The other problem I can see is that, unlike a small, fast helicopter, a blimp is big, slow and obvious. It would make an easy target for a shot-bag gun, for example. If things got too legally “hot”, a minicopter could rapidly whisk off to a safe landing spot. The blimp would be easy to track to its owner unless it could be remotely flown up and over buildings. Though I guess if authorities were pissed enough, they could track it with their real helicopter.

This reverse-surveillance technology and protocols have become known as “sousveillance” the monitoring of the few and powerful by the citizen-many. Most sousveillance technology needs to be relatively cheap and reproducible, as well as easily accessible. It also has to be somewhat sacrificeable, otherwise it becomes too valuable to take into the real high-stakes situations where it is most needed. Livestreaming on has taken off so quickly because it meets all of these requirements. It takes a few minutes to set up the app on a smartphone, then a few more to configure your account on the web and you’re online live.

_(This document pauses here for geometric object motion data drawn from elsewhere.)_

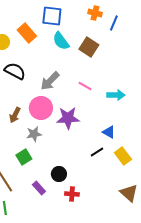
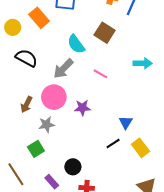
cyan semicircle: (61, 41) -> (76, 44), moved
cyan arrow: (116, 95) -> (143, 63), moved
purple star: (68, 118) -> (82, 108), size x0.7
blue triangle: (109, 132) -> (126, 122), turned 32

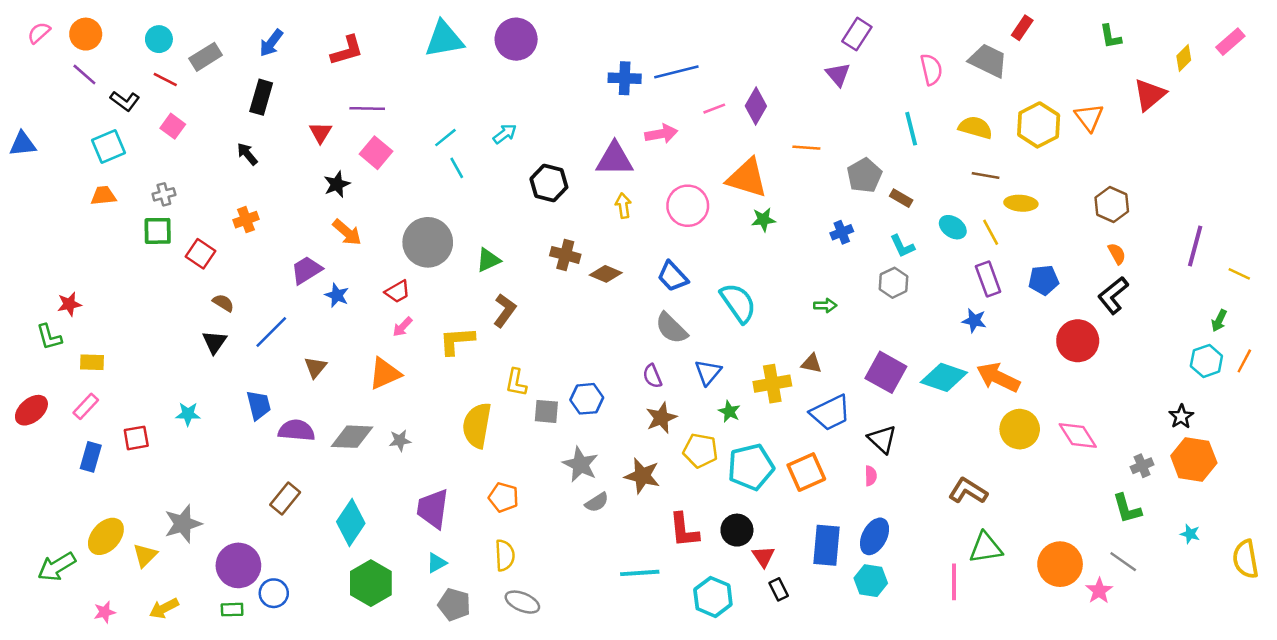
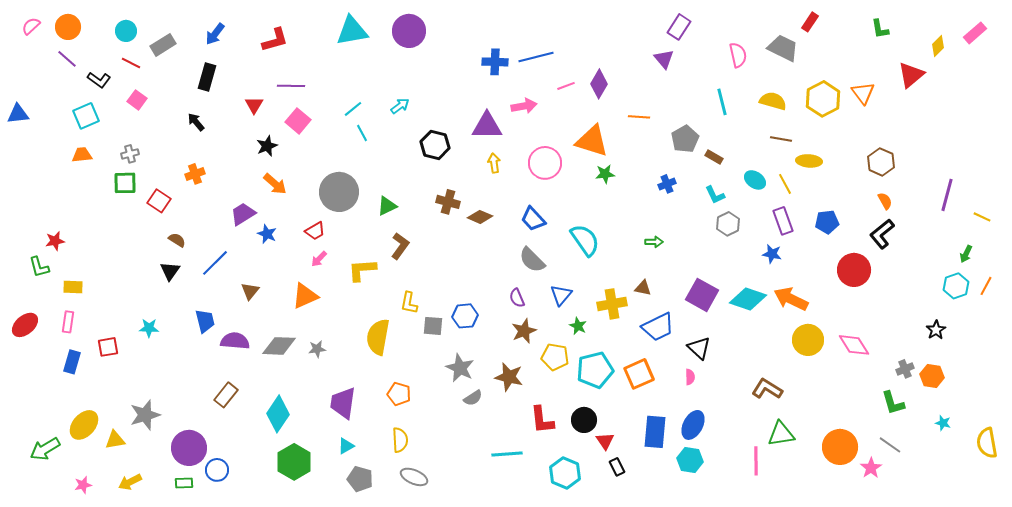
gray hexagon: (893, 283) -> (728, 224), moved
pink rectangle: (86, 406) -> (68, 322), turned -35
orange hexagon: (1194, 459) -> (932, 376), moved, size x0.7
yellow triangle: (145, 555) -> (115, 440), turned 35

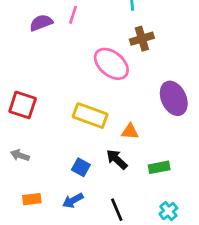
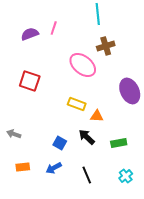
red square: (23, 105) -> (30, 81), moved
yellow rectangle: (90, 116) -> (77, 104), moved, size x0.7

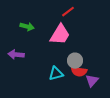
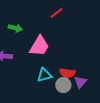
pink trapezoid: (60, 35) -> (39, 46), moved
gray circle: (75, 61) -> (63, 85), moved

I predict that within less than a year, we’ll have a range of aerial livestreaming options to go with all the hand-held livestreams, hopefully with satellite uplinks for much faster data and higher-quality video. And better low-light video—please!

The Oakland Police Department has (mis-)named their helicopter, the one always hovering over Occupy Oakland demonstrations, “Argus.” But, the mythical Argus had a hundred eyes, immortalized on the peacock’s tail by the Greek goddess Hera—an imagery more appropriate to the diversity of Occupy than the monotonous black uniforms of the police.